=== Input data ===

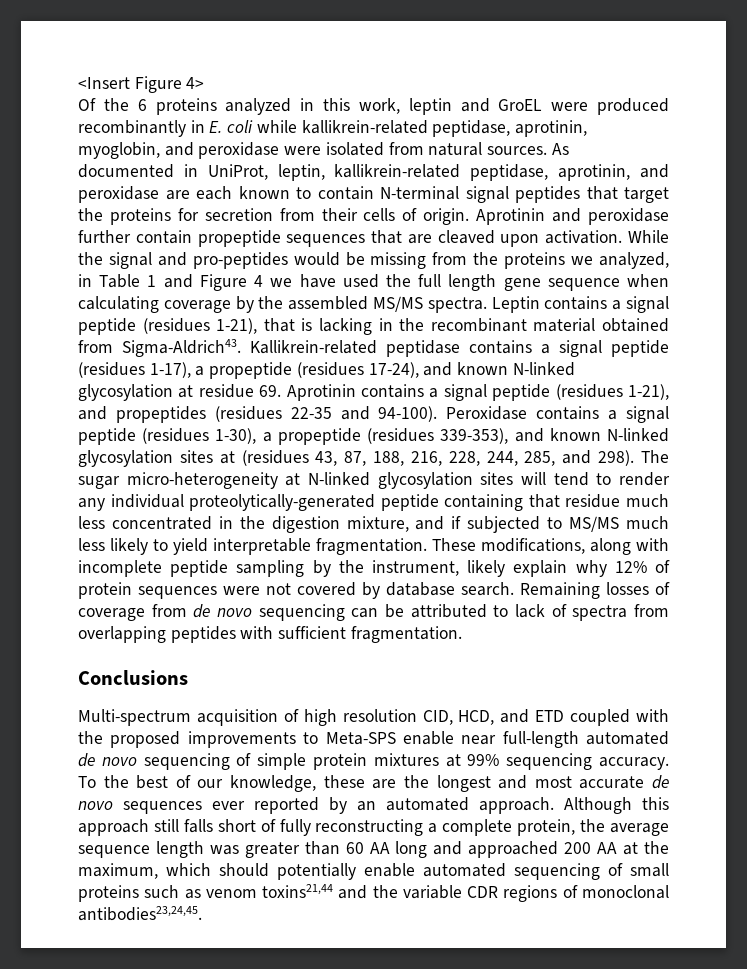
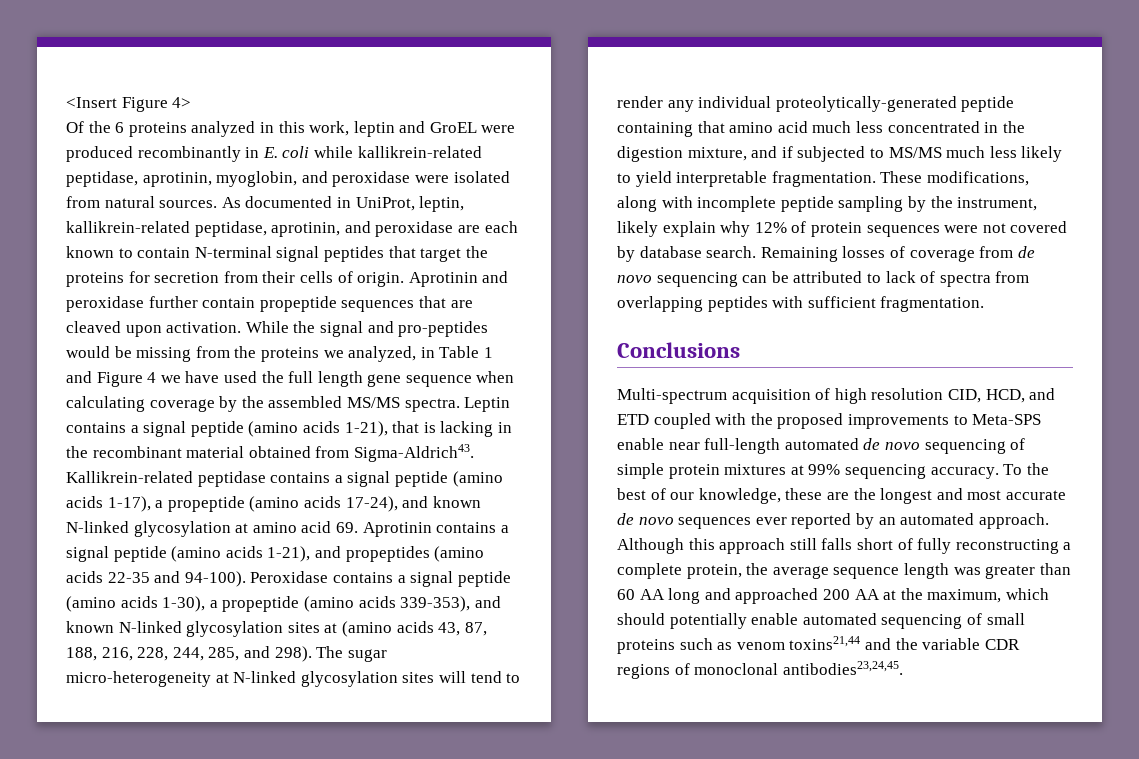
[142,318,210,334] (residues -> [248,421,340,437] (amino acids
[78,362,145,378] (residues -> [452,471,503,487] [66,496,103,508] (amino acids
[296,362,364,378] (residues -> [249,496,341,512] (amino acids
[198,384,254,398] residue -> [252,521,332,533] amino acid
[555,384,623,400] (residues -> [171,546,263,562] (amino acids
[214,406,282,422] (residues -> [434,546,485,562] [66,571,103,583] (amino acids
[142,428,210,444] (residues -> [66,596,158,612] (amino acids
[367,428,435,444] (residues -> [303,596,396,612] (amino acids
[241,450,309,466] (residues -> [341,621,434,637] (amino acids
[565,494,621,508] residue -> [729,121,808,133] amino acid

===

When you copy the records above, keep every word exact but leave out the pictures.

Result of the task:
[142,318,210,334] (residues -> [248,421,340,437] (amino acids
[78,362,145,378] (residues -> [452,471,503,487] [66,496,103,508] (amino acids
[296,362,364,378] (residues -> [249,496,341,512] (amino acids
[198,384,254,398] residue -> [252,521,332,533] amino acid
[555,384,623,400] (residues -> [171,546,263,562] (amino acids
[214,406,282,422] (residues -> [434,546,485,562] [66,571,103,583] (amino acids
[142,428,210,444] (residues -> [66,596,158,612] (amino acids
[367,428,435,444] (residues -> [303,596,396,612] (amino acids
[241,450,309,466] (residues -> [341,621,434,637] (amino acids
[565,494,621,508] residue -> [729,121,808,133] amino acid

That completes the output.